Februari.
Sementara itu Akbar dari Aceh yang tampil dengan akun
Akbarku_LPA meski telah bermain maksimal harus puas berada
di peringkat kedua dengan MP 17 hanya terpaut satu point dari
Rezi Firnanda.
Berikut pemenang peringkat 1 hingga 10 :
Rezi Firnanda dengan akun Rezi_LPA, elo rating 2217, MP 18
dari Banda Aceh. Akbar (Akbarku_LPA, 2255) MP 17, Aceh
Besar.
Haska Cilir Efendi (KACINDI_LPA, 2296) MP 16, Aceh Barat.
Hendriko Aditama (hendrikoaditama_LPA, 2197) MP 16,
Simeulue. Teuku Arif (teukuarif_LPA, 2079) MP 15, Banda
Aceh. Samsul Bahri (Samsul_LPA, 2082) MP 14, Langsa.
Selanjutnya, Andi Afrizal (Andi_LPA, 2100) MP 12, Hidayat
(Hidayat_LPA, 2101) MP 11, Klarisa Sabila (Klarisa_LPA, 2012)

> _JOB_
None of the records may be left out; each is to be restated exactly.

> _RESPONSE AREA_
Februari.
Sementara itu Akbar dari Aceh yang tampil dengan akun
Akbarku_LPA meski telah bermain maksimal harus puas berada
di peringkat kedua dengan MP 17 hanya terpaut satu point dari
Rezi Firnanda.
Berikut pemenang peringkat 1 hingga 10 :
Rezi Firnanda dengan akun Rezi_LPA, elo rating 2217, MP 18
dari Banda Aceh. Akbar (Akbarku_LPA, 2255) MP 17, Aceh
Besar.
Haska Cilir Efendi (KACINDI_LPA, 2296) MP 16, Aceh Barat.
Hendriko Aditama (hendrikoaditama_LPA, 2197) MP 16,
Simeulue. Teuku Arif (teukuarif_LPA, 2079) MP 15, Banda
Aceh. Samsul Bahri (Samsul_LPA, 2082) MP 14, Langsa.
Selanjutnya, Andi Afrizal (Andi_LPA, 2100) MP 12, Hidayat
(Hidayat_LPA, 2101) MP 11, Klarisa Sabila (Klarisa_LPA, 2012)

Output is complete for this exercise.